Tanzania has finally signed into law their eyebrow-raising new regulation that will govern social media and blogging. The regulation known as Electronic and Postal Communications (Online Content) Regulations 2017, was initially published by Tanzania Communications Regulatory Authority (TCRA) and came into effect during March 2018.
Among some interesting laws as stated in the regulation is a license fee to be charged to Tanzanians operating online radio stations and video (TV) websites, Registration fees don’t only apply to online radio and TV websites operated by anyone in Tanzania.
Besides, Bloggers to are required to a apply for a license (to blog) from TCRA, just like what is stipulated for online radio and TV websites, bloggers will be required a license fee upon registration as well as an annual fees.
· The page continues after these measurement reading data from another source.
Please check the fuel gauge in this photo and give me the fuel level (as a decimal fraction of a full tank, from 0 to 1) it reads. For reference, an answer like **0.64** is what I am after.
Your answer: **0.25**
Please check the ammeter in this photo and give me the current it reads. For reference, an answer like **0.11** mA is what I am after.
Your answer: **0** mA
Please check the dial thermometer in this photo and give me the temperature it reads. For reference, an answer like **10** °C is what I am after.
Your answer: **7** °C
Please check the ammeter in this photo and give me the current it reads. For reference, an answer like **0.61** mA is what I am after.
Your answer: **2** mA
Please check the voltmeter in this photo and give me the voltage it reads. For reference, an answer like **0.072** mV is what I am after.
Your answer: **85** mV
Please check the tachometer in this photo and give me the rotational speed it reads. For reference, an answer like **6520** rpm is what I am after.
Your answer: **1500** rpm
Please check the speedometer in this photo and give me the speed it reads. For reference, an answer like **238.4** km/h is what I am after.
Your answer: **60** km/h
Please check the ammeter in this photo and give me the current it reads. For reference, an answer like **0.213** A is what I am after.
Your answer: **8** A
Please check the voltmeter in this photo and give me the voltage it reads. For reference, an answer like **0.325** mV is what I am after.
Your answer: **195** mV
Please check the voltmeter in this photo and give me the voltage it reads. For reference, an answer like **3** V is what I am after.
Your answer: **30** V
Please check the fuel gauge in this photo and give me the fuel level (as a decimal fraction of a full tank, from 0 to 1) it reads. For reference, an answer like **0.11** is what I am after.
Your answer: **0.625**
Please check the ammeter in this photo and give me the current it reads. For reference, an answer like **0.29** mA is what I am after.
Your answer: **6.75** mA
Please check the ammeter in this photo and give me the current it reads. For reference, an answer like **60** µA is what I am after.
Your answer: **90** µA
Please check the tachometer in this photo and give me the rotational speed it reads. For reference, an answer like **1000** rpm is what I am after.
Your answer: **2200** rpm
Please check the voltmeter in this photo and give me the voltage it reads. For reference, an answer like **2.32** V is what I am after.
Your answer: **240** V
Despite TCRA holding public forums to discuss the draft document published in 2017 where various stakeholders are reported to raised objections, Dr. Harrison Mwakyembe, Tanzania’s Minister for Information, Culture, Arts and Sports, has gone on to sign the regulations into law.
Tanzania’s government has said that the Electronic and Postal Communications (Online Content) Regulations 2018 will help to put a stop to the “moral decadence” caused by social media and the internet in the country.
The eastern African country’s policymakers also said that social media is a threat to Tanzania’s national security.
Another peculiar part of the regulations is that everyone in Tanzania will be required to have a password (PIN) for locking their mobile phones, and failure to have this will result in a fine of more than 5 million Tanzanian Shillings (approximate $2,000) or even 12 months imprisonment, or both depending on what the court decides.
Online content publishers (blogs, podcasts, video) will apply for a license at a fee of 100,000 Tanzanian Shillings, pay an initial license fee of 1,000,000 Tanzanian Shillings and an annual license fee of 1,000,000 Tanzanian Shillings.
This means to run something as simple as a personal blog(text) if you live in Tanzania, you’d have to spend an initial (approximately) $900 in license fees.
There is no doubt that the new regulations are as an infringement of people’s basic human rights but more interesting will be to observe, how TCRA intends to monitor violations to these regulations.